Under Scenario 220.21, I have questions like finding the amps for the A-phase and C-phase feeder conductors, along with how many amps is on the neutral.

*QUESTION 4: SOLVED in comments* Scenario 220.23. A closed-delta bank of transformers delivers 120/240-volt power to several loads. The 1-phase loads are drawing 120 amps on A-phase and 120 amps on C-phase. The bank is also supplying power to a 3phase load that draws 46 amps. 

Under Scenario 220.23, I have questions like finding the calculated size required for the "power" transformer(s) is ___ KVA, or the calculated size required for the "lighting" transformer(s) has a rating of ___ KVA. 
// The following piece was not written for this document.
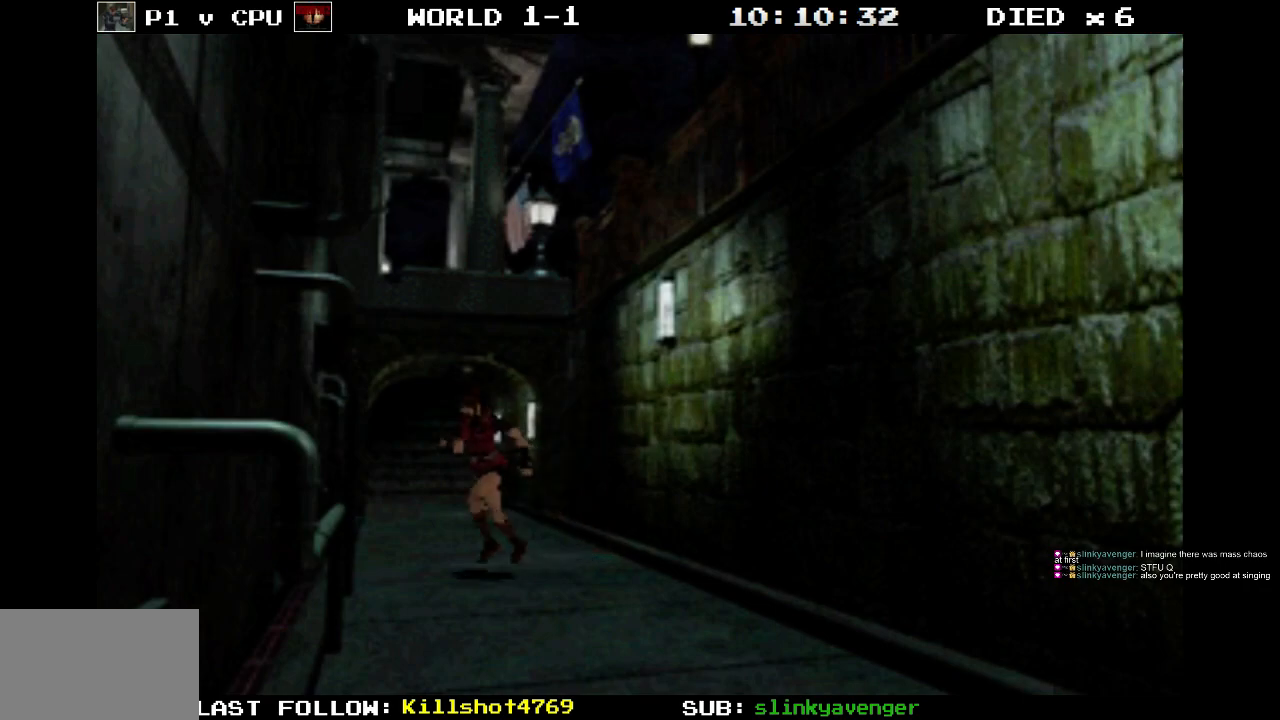
{"buttons": ["SQUARE", "DPAD_UP", "DPAD_LEFT"], "events": [[300, "DPAD_LEFT", "down"]]}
Our teacher gave us 100 question homework like always. This is just 4 questions out of the 100, so I am really trying to understand this, I just don't at all... I have spent over an hour every day for the last 5 days trying to slowly get this done, but have only done all the questions that don't require calculations which is about 30 or so questions.. ET is my last resort, I really need some help! If you made it this far then I really appreciate your time, thanks and hope to hear from some of you!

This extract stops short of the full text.